- _PROBLEM TO SOLVE_
Return, unchanged, every line in the records below that contains the string "chat".

- _AVAILABLE DATA_
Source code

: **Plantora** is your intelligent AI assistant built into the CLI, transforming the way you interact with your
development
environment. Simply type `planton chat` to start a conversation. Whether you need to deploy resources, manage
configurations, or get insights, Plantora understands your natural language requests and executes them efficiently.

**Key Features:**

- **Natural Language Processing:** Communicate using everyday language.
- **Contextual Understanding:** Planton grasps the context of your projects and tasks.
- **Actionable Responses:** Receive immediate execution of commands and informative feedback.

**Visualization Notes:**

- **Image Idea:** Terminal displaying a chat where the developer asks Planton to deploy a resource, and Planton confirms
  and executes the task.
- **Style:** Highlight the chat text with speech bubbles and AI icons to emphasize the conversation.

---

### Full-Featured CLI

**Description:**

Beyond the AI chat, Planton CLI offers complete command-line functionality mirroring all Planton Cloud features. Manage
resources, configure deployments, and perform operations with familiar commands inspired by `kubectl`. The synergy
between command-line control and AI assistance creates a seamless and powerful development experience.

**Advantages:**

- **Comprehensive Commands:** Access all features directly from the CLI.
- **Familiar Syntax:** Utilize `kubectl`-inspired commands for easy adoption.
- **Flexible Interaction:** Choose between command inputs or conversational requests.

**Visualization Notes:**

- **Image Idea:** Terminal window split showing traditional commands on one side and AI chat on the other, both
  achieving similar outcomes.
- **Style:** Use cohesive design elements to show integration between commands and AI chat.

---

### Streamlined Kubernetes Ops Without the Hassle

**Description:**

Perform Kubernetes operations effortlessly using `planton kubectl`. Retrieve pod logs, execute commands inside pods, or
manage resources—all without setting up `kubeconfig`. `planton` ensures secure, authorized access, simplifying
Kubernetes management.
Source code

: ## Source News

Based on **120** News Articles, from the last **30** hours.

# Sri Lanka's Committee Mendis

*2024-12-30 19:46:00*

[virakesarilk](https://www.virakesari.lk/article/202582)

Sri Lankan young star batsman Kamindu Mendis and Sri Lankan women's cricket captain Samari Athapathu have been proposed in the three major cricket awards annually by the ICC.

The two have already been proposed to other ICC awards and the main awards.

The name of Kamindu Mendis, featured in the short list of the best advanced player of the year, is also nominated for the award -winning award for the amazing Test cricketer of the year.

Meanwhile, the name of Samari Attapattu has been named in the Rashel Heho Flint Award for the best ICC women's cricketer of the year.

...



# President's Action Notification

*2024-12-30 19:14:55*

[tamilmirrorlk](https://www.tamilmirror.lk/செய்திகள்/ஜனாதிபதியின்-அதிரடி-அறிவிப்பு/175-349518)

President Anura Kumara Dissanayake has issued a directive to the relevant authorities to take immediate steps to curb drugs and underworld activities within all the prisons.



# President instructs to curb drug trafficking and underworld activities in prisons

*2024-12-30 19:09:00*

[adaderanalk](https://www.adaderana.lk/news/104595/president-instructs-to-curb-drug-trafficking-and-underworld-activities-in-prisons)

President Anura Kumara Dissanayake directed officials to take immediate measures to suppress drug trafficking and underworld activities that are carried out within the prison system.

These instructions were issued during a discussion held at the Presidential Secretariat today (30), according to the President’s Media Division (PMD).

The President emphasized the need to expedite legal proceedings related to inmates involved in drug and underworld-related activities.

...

- _SOLUTION FOR THIS TASK_
environment. Simply type `planton chat` to start a conversation. Whether you need to deploy resources, manage
- **Image Idea:** Terminal displaying a chat where the developer asks Planton to deploy a resource, and Planton confirms
- **Style:** Highlight the chat text with speech bubbles and AI icons to emphasize the conversation.
Beyond the AI chat, Planton CLI offers complete command-line functionality mirroring all Planton Cloud features. Manage
- **Image Idea:** Terminal window split showing traditional commands on one side and AI chat on the other, both
- **Style:** Use cohesive design elements to show integration between commands and AI chat.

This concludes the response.